Scheduling Fuel: The Orchestrator consumes these metrics directly from Postgres to inform the Whim algorithm — routing decisions, model tiering, Thrall delegation, and thermal throttling are all driven by real tok/s and cache pressure, not heuristics.
Legion Scaling: Each Thrall's Orchestrator scrapes its own local Soulstones and writes to the Master's Phylactery. The Master sees all nodes' performance in one query — no federation, no aggregation layer.
Agent-Consumed Analysis: Trends and anomalies are surfaced by agents reading the metrics table directly. The Magus asks "how's the GPU doing?" and gets a reasoned answer with the trace available for inspection.

Optional Watcher Coven Boundary

The rejection of the Cloud Native Suite is a default-runtime decision, not a permanent ban. Prometheus, Grafana, Loki, Alloy, or similar tools may become Watcher-class Animators when the Magus needs fleet-style operations:

many Soulstone, Portal, browser, watcher, or tool Animators running at once;
Legion/Thrall nodes emitting service metrics from multiple machines;
historical dashboards, alert rules, and cross-service correlation beyond what Cockpit, Phoenix, Postgres metrics, and agent queries comfortably provide;
log volume where journalctl and structured application logs stop being ergonomic.

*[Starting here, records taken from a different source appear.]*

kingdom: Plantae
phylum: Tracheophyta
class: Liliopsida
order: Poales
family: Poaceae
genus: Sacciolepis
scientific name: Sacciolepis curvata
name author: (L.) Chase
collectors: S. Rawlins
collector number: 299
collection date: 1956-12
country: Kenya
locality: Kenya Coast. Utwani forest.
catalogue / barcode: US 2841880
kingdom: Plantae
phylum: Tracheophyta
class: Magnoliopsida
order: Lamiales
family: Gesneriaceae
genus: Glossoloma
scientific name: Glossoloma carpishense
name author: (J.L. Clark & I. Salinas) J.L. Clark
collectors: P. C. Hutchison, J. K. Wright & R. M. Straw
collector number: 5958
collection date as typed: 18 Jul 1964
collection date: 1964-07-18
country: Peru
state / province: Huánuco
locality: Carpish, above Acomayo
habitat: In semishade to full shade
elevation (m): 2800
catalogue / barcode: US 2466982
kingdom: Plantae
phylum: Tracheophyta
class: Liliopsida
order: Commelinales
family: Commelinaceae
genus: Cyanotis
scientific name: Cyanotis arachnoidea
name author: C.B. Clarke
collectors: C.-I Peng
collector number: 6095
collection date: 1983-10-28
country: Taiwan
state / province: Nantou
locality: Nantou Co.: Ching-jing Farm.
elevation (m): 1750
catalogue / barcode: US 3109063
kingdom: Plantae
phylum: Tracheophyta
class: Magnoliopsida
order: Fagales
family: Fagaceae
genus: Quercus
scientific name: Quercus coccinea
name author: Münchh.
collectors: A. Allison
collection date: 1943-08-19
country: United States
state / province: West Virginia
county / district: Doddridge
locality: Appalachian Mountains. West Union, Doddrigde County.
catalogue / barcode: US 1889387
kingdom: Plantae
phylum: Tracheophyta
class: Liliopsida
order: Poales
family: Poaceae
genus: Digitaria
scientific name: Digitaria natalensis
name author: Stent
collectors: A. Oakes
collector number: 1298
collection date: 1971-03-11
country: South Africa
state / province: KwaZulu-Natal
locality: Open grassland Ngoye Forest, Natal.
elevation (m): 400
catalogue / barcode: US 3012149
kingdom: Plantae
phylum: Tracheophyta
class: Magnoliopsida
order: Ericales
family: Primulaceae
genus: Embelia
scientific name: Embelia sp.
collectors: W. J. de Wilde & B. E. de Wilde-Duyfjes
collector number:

When summoned, these tools must be optional Soulstones or Portals under the Oculus/Watcher family. They must not become Core dependencies, must not replace the Phylactery metrics used as Orchestrator fuel, and must expose explicit capabilities such as metrics_query, logs_query, trace_search, dashboard_render, or alert_state rather than masquerading as cognitive Animators.

5. Privacy Control

The Oculus respects the global LYCHD_SECURE_MODE toggle:

Redaction: When active, the telemetry provider is configured with include_content=False.
Structure Over Substance: This ensures that the structure of the trace (latency, success, token counts) is preserved for debugging, while the substance (sensitive prompts or secrets) is physically redacted before leaving the application memory.

Consequences

Positive

Zero-Cost Purity: Users who do not enable the Oculus extension incur zero instrumentation overhead or resource bloat.
Specialized Visualization: Arize Phoenix provides native rendering for "Retrieved Chunks" and "Tool Calls," providing far superior scrying compared to generic logging tools.
Pluggable Eyes: Any extension can register a telemetry plugin. The Magus can swap the local Oculus for a cloud provider (e.g., Logfire Cloud) simply by changing the extension configuration.

Negative

Fragmented Dashboard: Correlating a slow Agent response (Mind) with high GPU utilization (Body) requires the Magus to look at both the Oculus and Cockpit interfaces.
Startup Latency: The initialization of the OpenTelemetry exporters adds a measurable delay (~500ms) to the application boot sequence when the extension is active.